Act as the primary point of escalation for Level 1 analysts for complex security events and potential incidents.
Perform in-depth investigation and analysis of security alerts using SIEM, EDR and other security tools.
Lead the response to confirmed security incidents, including containment, eradication, and recovery efforts.
Conduct advanced threat hunting to identify indicators of compromise (IOCs) and tactics, techniques, and procedures (TTPs) that evade traditional detection methods.
Perform detailed analysis of malware and attacker tools.
Team Management & Mentorship
Provide daily guidance, supervision, and technical direction to a team of Level 1 SOC Analysts.
Develop and execute a formal training and mentorship program to groom Level 1 analysts into proficient Level 2 analysts.
Work with the team-lead to create and review shift schedules to ensure 24/7 coverage.

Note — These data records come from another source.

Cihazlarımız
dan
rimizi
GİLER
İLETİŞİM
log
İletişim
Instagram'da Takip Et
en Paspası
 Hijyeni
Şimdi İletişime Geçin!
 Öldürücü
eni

Foster a collaborative, knowledge-sharing, and high-performance team culture.
Conduct regular performance reviews and provide constructive feedback.
Process Improvement & Documentation
Develop, refine, and document SOC standard operating procedures (SOPs), playbooks, and runbooks for alert triage and incident response.
Analyze alert trends and false positives to provide feedback for tuning SIEM rules, use cases, and correlation logic.
Assist the SOC Manager in evaluating new security technologies and tools.
Contribute to the creation of detailed incident reports for management and clients.